Import data in batches

For bulk imports from OSS, use a script. The following Python example iterates over HDF5 files in an OSS bucket and inserts each one into the database using ST_ImportFrom. It uses the oss2 library to list objects and psycopg2 to execute SQL.

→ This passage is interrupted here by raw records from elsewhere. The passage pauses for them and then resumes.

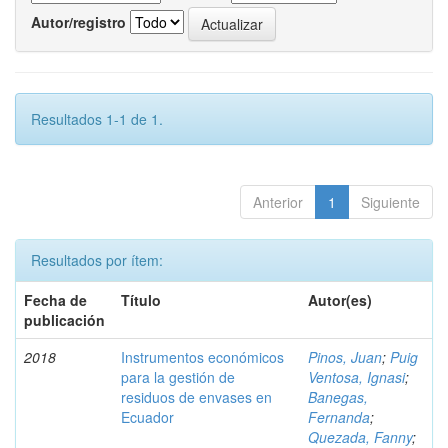
Autor/registro
Resultados 1-1 de 1.
Anterior
1
Siguiente
Resultados por ítem:
Fecha de
Título
Autor(es)
publicación
2018
Instrumentos económicos
Pinos, Juan
;
Puig
para la gestión de
Ventosa, Ignasi
;
residuos de envases en
Banegas,
Ecuador
Fernanda
;
Quezada, Fanny
;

Initialize the OSS Python SDK before running this script. For setup instructions, see Initialization. Store your credentials as environment variables rather than hardcoding them in the script.

import os
import oss2
import psycopg2
import logging

# Read credentials from environment variables
access_key_id     = os.environ['OSS_ACCESS_KEY_ID']
access_key_secret = os.environ['OSS_ACCESS_KEY_SECRET']
oss_endpoint      = os.environ['OSS_ENDPOINT']       # e.g. oss-cn-hangzhou.aliyuncs.com
bucket_name       = os.environ['OSS_BUCKET_NAME']    # e.g. my-geo-bucket

# Connect to OSS
auth   = oss2.Auth(access_key_id, access_key_secret)
bucket = oss2.Bucket(auth, oss_endpoint, bucket_name)

# Connect to the database
con = psycopg2.connect(
    database=os.environ['DB_NAME'],
    user=os.environ['DB_USER'],
    password=os.environ['DB_PASSWORD'],
    host=os.environ['DB_HOST'],
    port=os.environ['DB_PORT'],
    options="-c search_path=aster,public"  # target schema
)
cur = con.cursor()

# Collect HDF5 file names from the OSS bucket
with open("upload.txt", mode='w', encoding='utf-8') as ff:
    for obj in oss2.ObjectIterator(bucket, prefix="your/prefix/"):
        filename = obj.key.split('/')[-1]
        if ".hdf5" in filename:
            ff.write(filename + '\n')

# Read the file list
with open('upload.txt', 'r') as f:
    file_list = [line for line in f.read().split('\n') if line]

# Import each file
raster_table_name = "hdf5_raster_table"
for filename in file_list:
    oss_path = f"oss://{access_key_id}:{access_key_secret}@{oss_endpoint}/{bucket_name}/{filename}"
    insert_sql = f"""
        INSERT INTO {raster_table_name}(filename, band_index, raster_obj)
        VALUES (%s, %s, ST_ImportFrom('chunk_table', %s))
    """
    try:
        cur.execute(insert_sql, (filename, 1, oss_path))
        con.commit()
        logging.info(f"{filename} imported successfully")
    except (Exception, psycopg2.Error) as e:
        logging.error(f"{filename} failed: {e}")
        con.rollback()

Set the following environment variables before running the script:

Environment variable	Description	Example
`OSS_ACCESS_KEY_ID`	AccessKey ID	`LTAI5tXxx`
`OSS_ACCESS_KEY_SECRET`	AccessKey Secret	`xXxXxXxXx`
`OSS_ENDPOINT`	OSS endpoint	`oss-cn-hangzhou.aliyuncs.com`
`OSS_BUCKET_NAME`	OSS bucket name	`my-geo-bucket`
`DB_NAME`	Database name	`mydb`
`DB_USER`	Database username	`myuser`
`DB_PASSWORD`	Database password	`mypassword`
`DB_HOST`	Database host	`pc-xxx.polardbpg.rds.aliyuncs.com`
`DB_PORT`	Database port	`5432`